ZURICH — The World Cup bidding contests became a lot clearer after the United States withdrew on Friday from the 2018 race to focus on earning hosting rights for 2022.
Europe became guaranteed to host the 2018 finals, either in England, Russia or the combined bids of Netherlands-Belgium and Spain-Portugal.
The U.S. will compete with four Asian confederation candidates – Australia, Japan, Qatar and South Korea – to stage football's showpiece tournament four years later.
FIFA's 24-man ruling executive will choose both hosts in Zurich on Dec. 2.
FIFA secretary general Jerome Valcke described the U.S. decision as "a welcome gesture which is much appreciated."
"We have had an open and constructive dialogue with the USA bid for some time now, after it became apparent that there was a growing movement to stage the 2018 World Cup in Europe," Valcke said in a statement.
U.S. bid leader Sunil Gulati said his team was "confident this is in the best interests" of the American campaign.
Within minutes of the joint FIFA-U.S. announcement, England said it was pulling out of the 2022 contest.
The move was a formality as FIFA rules stipulate that successive World Cups cannot be played on the same continent.
Europe was long expected to host in 2018 because the 2010 tournament was in South Africa and the 2014 finals are in Brazil.
Football's strongest and wealthiest continent last staged the finals in Germany in 2006 and has never previously had to wait more than eight years between editions since the first tournament in 1930.
Gulati said focusing on 2022 would make the U.S. bid's intentions clear in the last phase of campaigning.

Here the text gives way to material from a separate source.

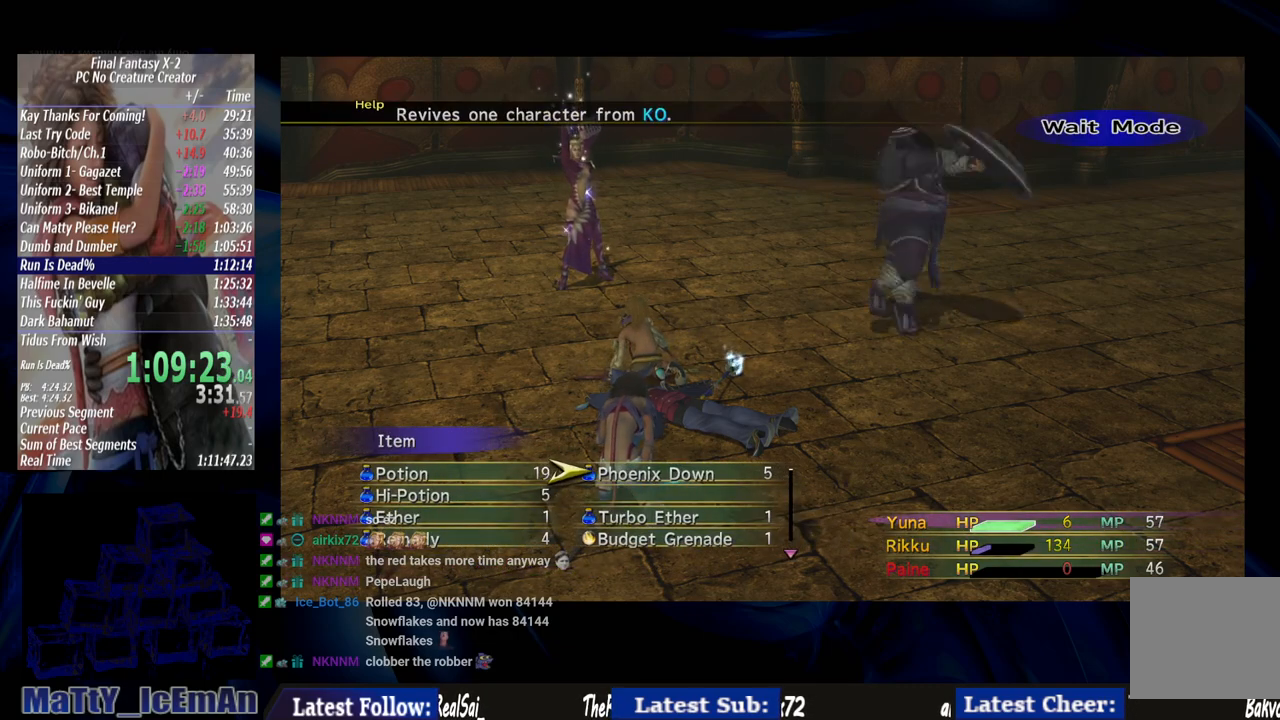
{"buttons": [], "left_stick": "center", "right_stick": "center", "events": []}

"This also enables FIFA to finalize the selection procedures during its upcoming scheduled executive committee meeting," Gulati said.
FIFA's executive will gather from Oct. 28-29 in Zurich where it will decide on voting rules.
Eight of the nine bidders have their own representative on the ruling panel, while the other – Australia – has been pledged the vote of Oceania confederation chairman Reynald Temarii.
Australia withdrew its 2018 bid during the World Cup in June, while Japan pulled out earlier this year. Qatar and South Korea have never been in the earlier contest, focusing only on 2022 since FIFA sought official candidates in January 2009.